An Exercise in Health Thought

Ok, most of us at some point have probably talked about how we “need” to go to the gym, often disparaging our bodies in the process. There’s this cultural notion around exercise, around eating, around anything to do with our bodies that tells us that we need this, need that, and often with a tone that implies that we won’t enjoy it (and let’s be real, often times we won’t). We’re told doing these things is what it means to be healthy from the very start with grueling PE classes where teachers critique our movement based on times and fitness exam standards. We center movement around two main ideas;

One, that it has to meet a number, whether that’s a goal weight, a mile time, ect.
Two, that it’s about the result, not the process, and certainly not how it feels for us.

For some people, goal setting like that totally works, and that’s great for them. For a lot of us that’s just not the reality. When we make movement into something we only do to lose weight we take away so much from the experience of it- including the fact that your movement and your health- its for you. As a culture we’re particularly bad about this for women. Health is a broad concept and can vary widely from person to person- you can be healthy regardless of what your body type is. When we cheapen movement to something we only use to lose weight, we’re often focusing on its ability to shape our bodies to appeal to others. Honestly though, is that really what we want to make our discussions of personal health and wellness center on? What it does for someone else, for the gaze of other people on our bodies?

Here’s an alternate view- Maybe it’s about the process instead. Finding movement that feels good for us. We have a cultural sense that what’s honorable or valued is what we struggle with and push ourselves for, and that somehow what feels good is not worth as much. Not only is that a draining way of looking at things, but it means that for a lot of us, we’re less likely to keep coming back to the behavior of exercising. When I was younger, I hated PE- and by extension, I used to think I just plain didn’t like exercise. It was a setting where I only ever felt like I was failing. The thing is, if you’re doing the activity, you’re already winning- you don’t fail at running a mile just because you didn’t do it fast enough. The exercise you got doing half of a mile doesn’t disappear if you don’t make it to the end. Judging it that way is absurd. In the end, the movement that is successful in terms of health is not the one that burns the most extreme amount of calories, it’s the one that the person continues to do. And we tend to do what’s pleasurable.

One more important note on this topic- When people talk about this topic of health, it’s often to tell others what to do with their bodies on the basis of how they perceive the other person's health. Firstly, not really any of that first person’s business, right?
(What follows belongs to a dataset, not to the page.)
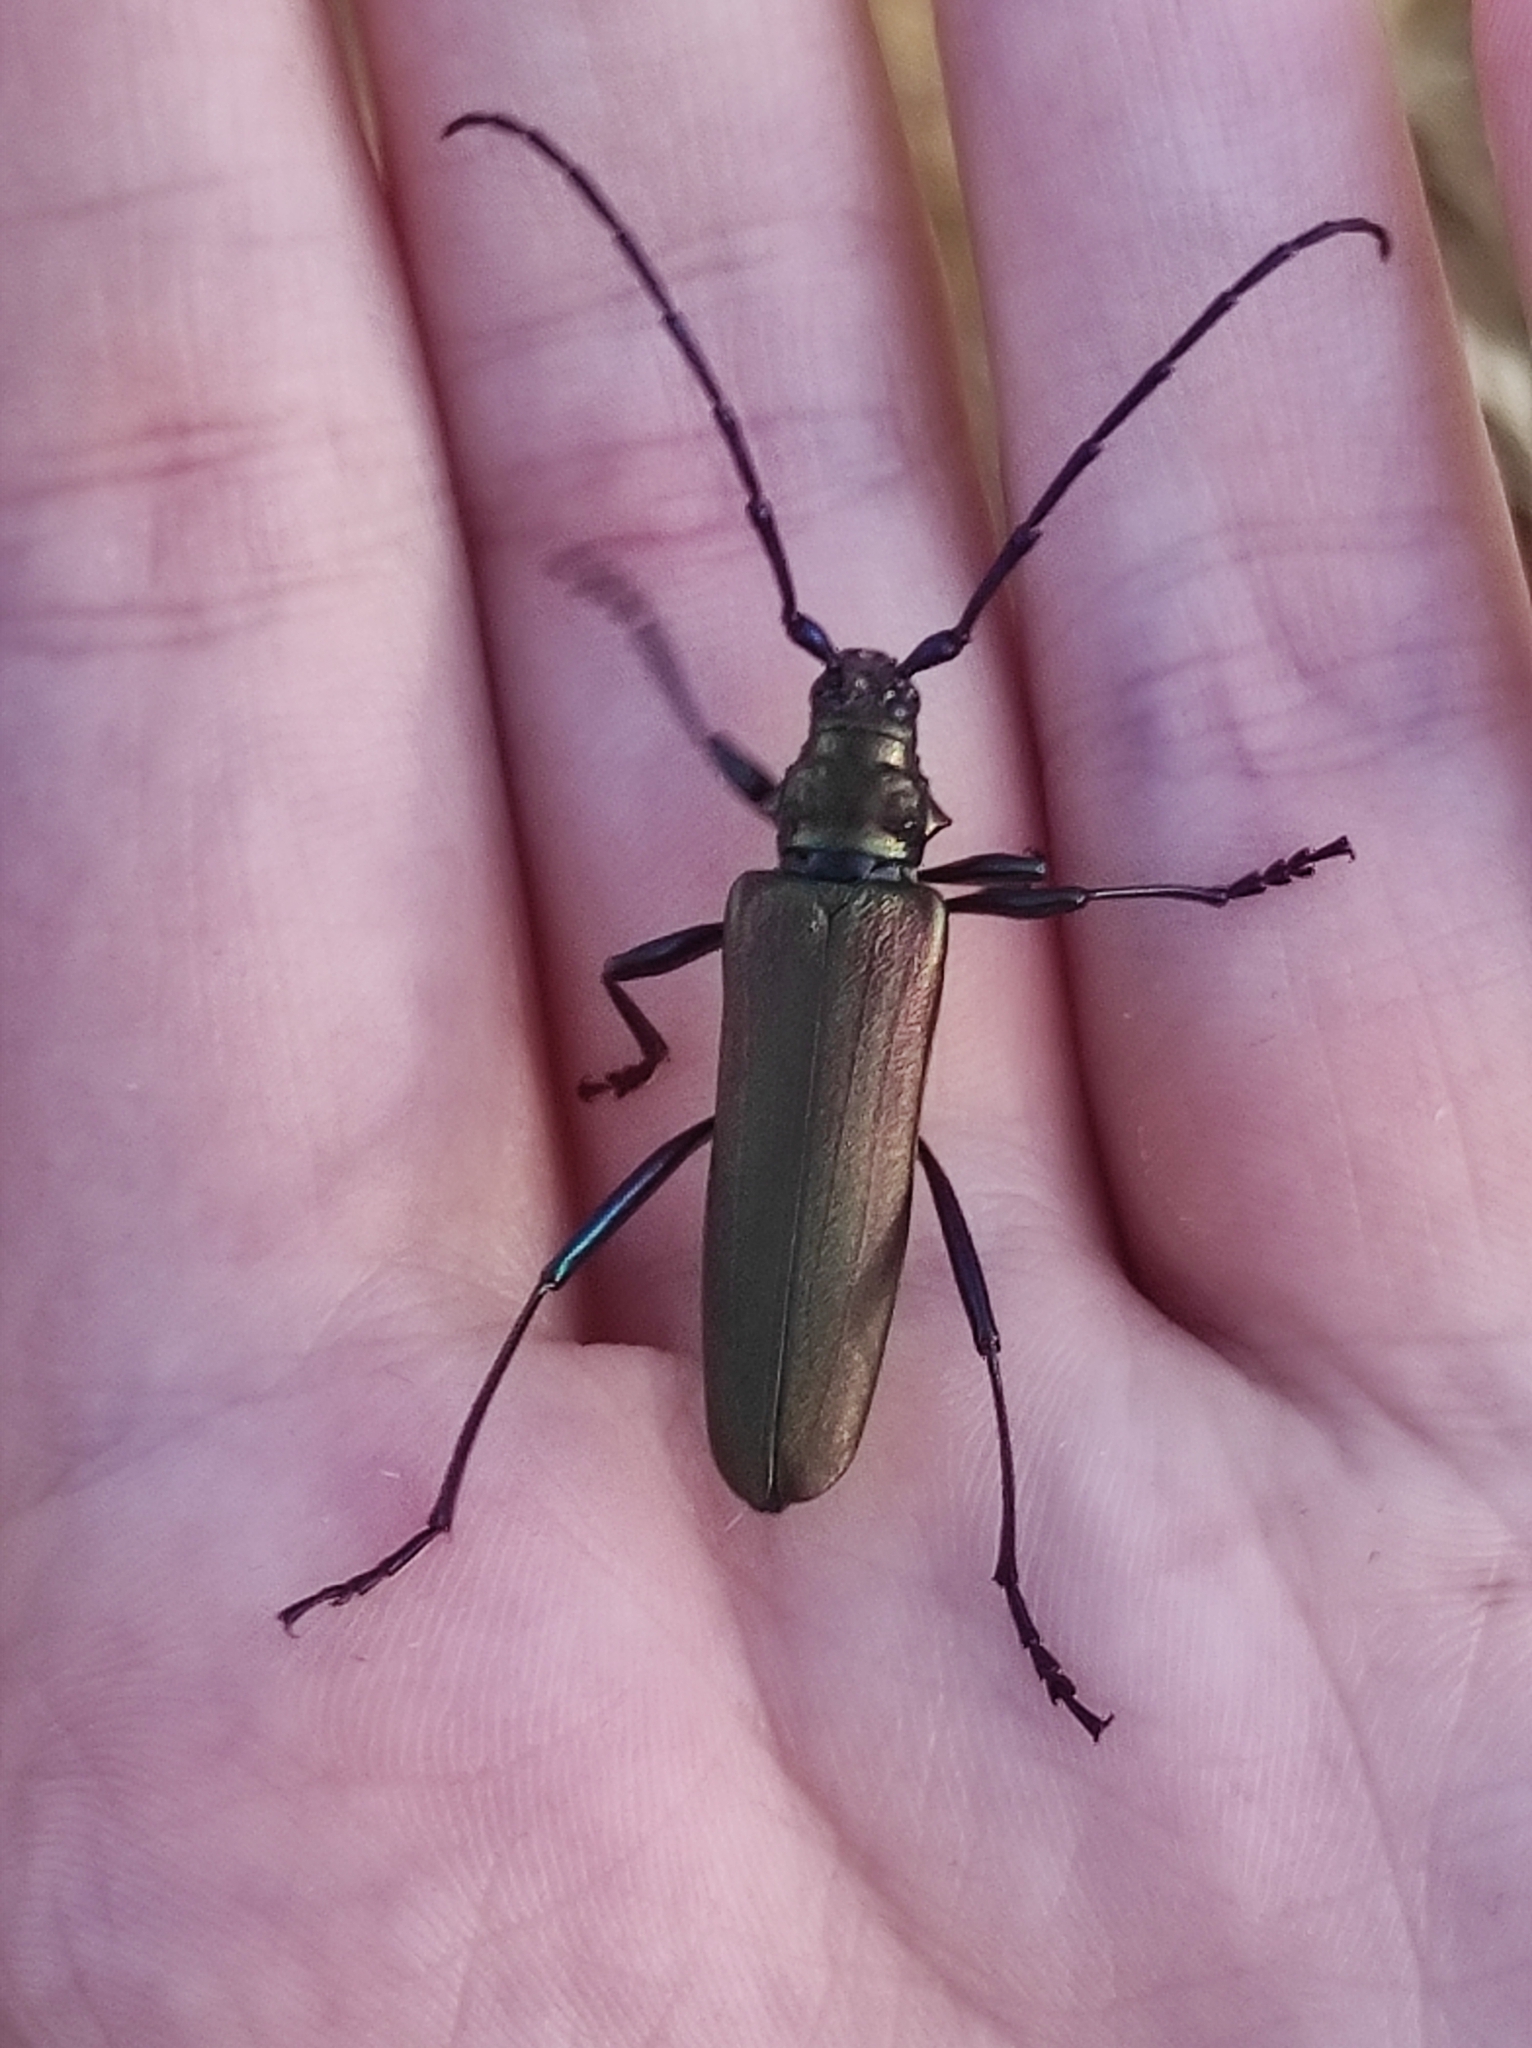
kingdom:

Additionally, not only can you not tell a person’s health status based only on their body type, but if you’re truly concerned about health, then let’s talk about mental and emotional health. Health of the body doesn’t exist in some bubble outside of the cultural contexts that affect the health of our minds. What does it do to the mental and emotional health of our young women to have this emphasis placed on losing weight? Even just in terms of thinking about exercise, it makes their efforts and their bodies essentially about someone else, an all too common trend that crops up in many social issues.


All in all, our thoughts on health and exercise are often strikingly unhealthy, and  I would deeply encourage others, especially in my field of health, to re-think the way we frame exercise.